Als konkretes Beispiel sei 5.Lc4 Le7 6.0-0 c6 7.a4 Dc7 8.Le3!?

…angeführt, eine Möglichkeit, die Williams auf seiner DVD noch völlig unterschätzte, d.h. wegen 8… Sg4? verwarf. Im Buch (S.151) hat er mittlerweile bemerkt, dass 8…Sg4? 9.Sg5! ziemlich mies für Schwarz ist, also wird die „Lion“-Spielweise 8…h6 angegeben. Genau dies ist bei der von ihm empfohlenen Zugfolge (fast) immer ein kritischer Moment, da Weiß eben schon hier – und nicht erst bei …Sf8 – 9.Sh4!? antworten kann, womit sich die von Schwarz ersehnte, schnelle „Vorwärtsverteidigung“ g7-g5 zunächst einmal erledigt hat. Stattdessen darf der Nachziehende herausfinden, wie er mit dem unangenehm wirkenden Sh4-f5 umgehen soll, und potenziell sind auch f2-f4-Ideen zu beachten. Unverständlicherweise erwähnt Williams diese plausible weiße Reaktion auf …h6 nur ein einziges Mal, und zwar bei 8.b3 h6, wo 9.Sh4!? wegen 9…exd4 10.Dxd4 Se5 nicht besonders effektiv sein soll (S.148). Bei anderen achten Zügen wie 8.h3, 8.La2 oder eben 8.Le3!? könnte dies aber anders aussehen: Die Engine-Bewertungen für 9.Sh4!? als Reaktion auf 8…h6 sind hier allesamt sehr gut für Weiß, und vor allem spricht die Weißbilanz in der Datenbank eine deutliche Sprache.

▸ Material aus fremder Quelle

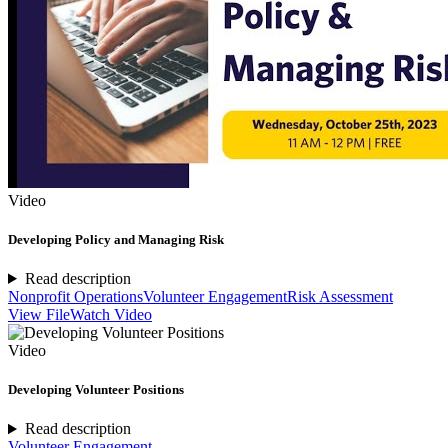
Video
Developing Policy and Managing Risk
Read description
Nonprofit Operations
Volunteer Engagement
Risk Assessment
View File
Watch Video
Video
Developing Volunteer Positions
Read description
Volunteer Engagement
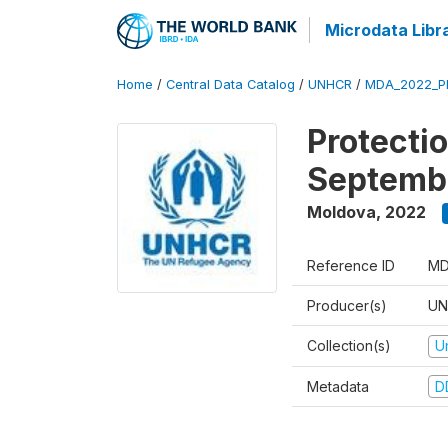
Microdata Libr
Home
/
Central Data Catalog
/
UNHCR
/
MDA_2022_P
Protecti
Septemb
Moldova
,
2022
Reference ID
MD
Producer(s)
UN
Collection(s)
U
Metadata
D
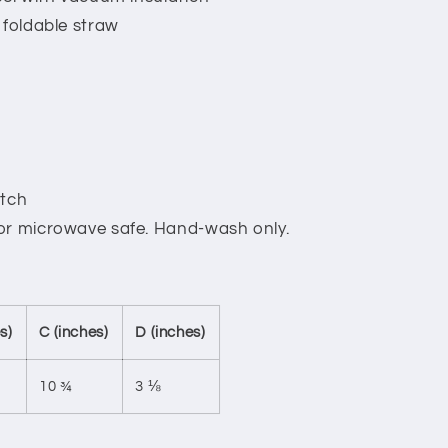
 foldable straw
atch
 or microwave safe. Hand-wash only.
s)
C (inches)
D (inches)
10 ¾
3 ⅛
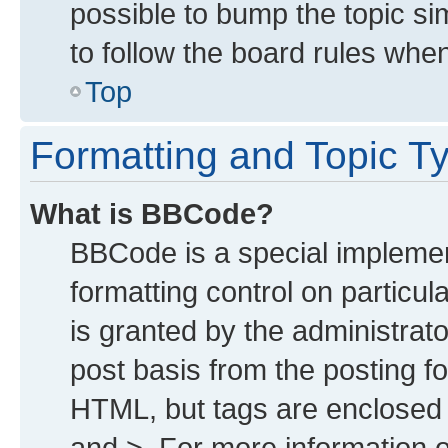
possible to bump the topic sim
to follow the board rules whe
Top
Formatting and Topic T
What is BBCode?
BBCode is a special implemen
formatting control on particu
is granted by the administrato
post basis from the posting for
HTML, but tags are enclosed i
and >. For more information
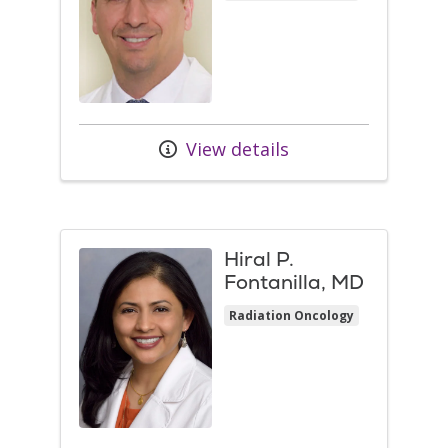
View details
Hiral P.
Fontanilla, MD
Radiation Oncology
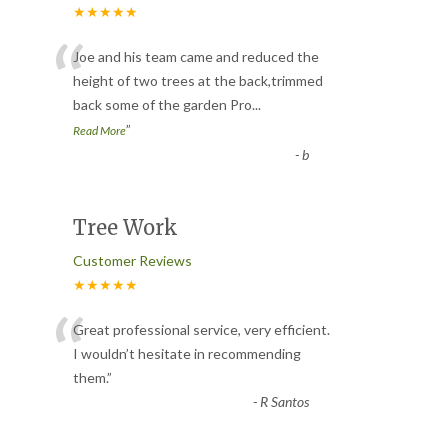
★★★★★
“
Joe and his team came and reduced the
height of two trees at the back,trimmed
back some of the garden Pro
...
”
Read More
-
b
Tree Work
Customer Reviews
★★★★★
“
Great professional service, very efficient.
I wouldn’t hesitate in recommending
them.
”
-
R Santos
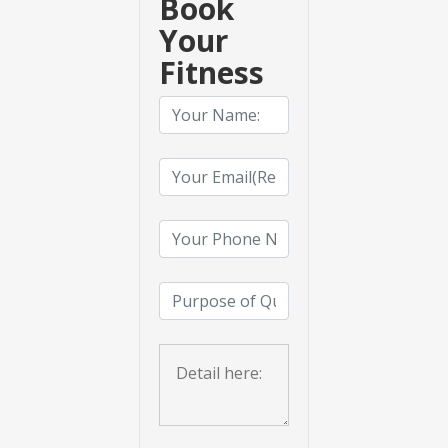
Book
Your
Fitness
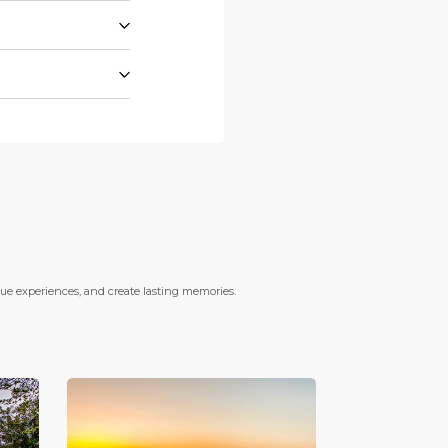
que experiences, and create lasting memories.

Man darf die Voraussage wagen, dass sich in den nächsten Jahren weitere Sh4-Weißerfolge in den Datenbanken ansammeln werden – nicht nur, weil es objektiv ein gesundes Gegenrezept gegen den schwarzen g7-g5-Plan darstellt, sondern vor allem, weil es auf Schwarzspieler frustrierend wirken muss, von g7-g5-Glanzpartien à la Aronian-Kramnik 2018 zu träumen und dann, quasi einen Zug vor dem Losschlagen, mit ganz anderen, unerwarteten Stellungsproblemen konfrontiert zu werden. Unter den zukünftigen Opfern dieses weißen Anti-Lion-Konzeptes werden ziemlich sicher auch Benutzer von Williams’ Werk sein – doch glücklicherweise unterbreitet der GM ja das Angebot, statt …h6/…g5 auf die normale …0-0-Spielweise umzuschwenken. Sollte der Black Lion demnächst also aussterben wie vor 12.000 Jahren der Höhlenlöwe, so bleiben ernüchterten Buchkäufern wenigstens noch Rückzugsgefechte auf traditionellem Philidor-Boden – weitab von Steppe und Savanne.

Eine allgemeine Bemerkung zum Schluss: In Kaissiber 21 aus dem Jahr 2005 wurde eine dreiseitige Lion-Untersuchung von Martin Bergmann abgedruckt. Anhand einer Partie Bergmanns aus der Kreisklasse (!) Stuttgart-Ost 2001 wurde dort bereits die gerade angesprochene Sh4!?-Idee als kritisch für Schwarz erkannt (unter Einschaltung des Zugpaares 8.dxe5 dxe5, was ungenau sein mag, aber ebenso wie sofortiges Sh4 den g7-g5-Plan ausbremst). Außerdem fasste Bergmann die Historie der Variante genauer zusammen als Williams, indem er zunächst aus Aljechins Meine besten Partien von 1929 zitierte (wo der damalige Weltmeister die …h6/…g5-Angriffsidee empfahl) und den schon von Aljechin angegebenen Schwarzsieg Yates – Marco, Den Haag 1921, wiedergab. Verglichen mit diesem Vorgänger scheint Williams den Hinweis Aljechins nicht zu kennen; jedenfalls gibt er fälschlicherweise an, dass Canal – Brinckmann, Rogaska Slatina 1929, die früheste Philidor-Partie zum …h6/…g5-Thema sei.

Kurz: Eine wirklich hochwertige Darstellung dieser mittlerweile „altehrwürdig“ zu nennenden Philidor-Spielweise hat der Buchmarkt bis heute nicht zu bieten.